Canon Inc, Japanese camera and office equipment maker, will tread familiar ground as the weak yen is expected to shore up domestic production.
While many Japanese companies continue to find an overseas route to cheap manufacturing, Canon took it upon themselves to take the road less traveled and move some of its production back to its home country.
On Wednesday, the world’s largest camera maker reported a net profit increase of 5 percent in its last financial quarter. Now, with the yen projected to remain weak for some time, Canon is keen on going back to its roots.
“There are two reasons behind our decision to shift a part of our production back to Japan,” said Canon Chief Financial Officer Toshizo Tanaka at a news conference.
“Abenomics is working well…thus leading us to believe the foreign currency rate won’t fluctuate widely from the current levels at least for the next several years,” Tanaka said.
The gap between labor costs in Japan and other Asian nations has also narrowed. With rising wages outside Japan, Canon plans to introduce robots to the production line at home and reduce labor costs.
Canon generates about 80 percent of its revenues outside Japan.
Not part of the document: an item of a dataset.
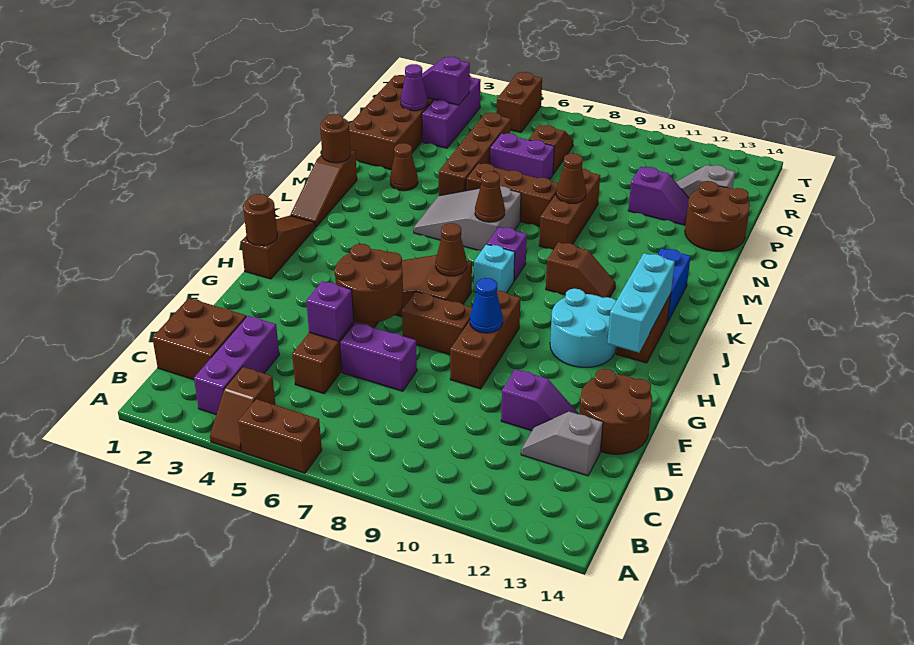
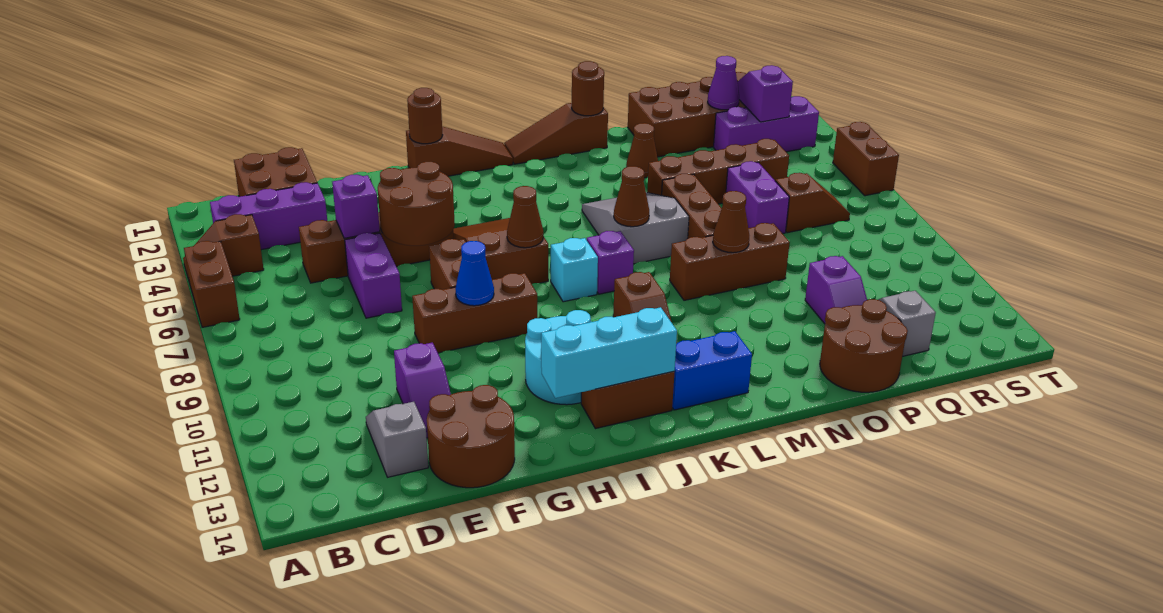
brown 1x2 brick [497,72,542,133] -> brown 1x2 brick turned to [833,122,899,196]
The planned shift is expected to increase domestic output by 50 percent by 2015, from 43 percent in the latest business year ended December.
“Our overseas production ratio is too high,” Chairman and CEO Fujio Mitarai said. “And we must bring back more production to Japan.”
The move could change the landscape of Japan’s manufacturing sector, the Wall Street Journal reports.
Daisuke Nakano, a partner at the consulting firm Roland Berger in Tokyo, said many Japanese companies are likely to follow Canon’s footsteps and shift more production back to Japan.
He said he felt many Japanese firms were starting to make “well-balanced” decisions about production facilities at home and abroad.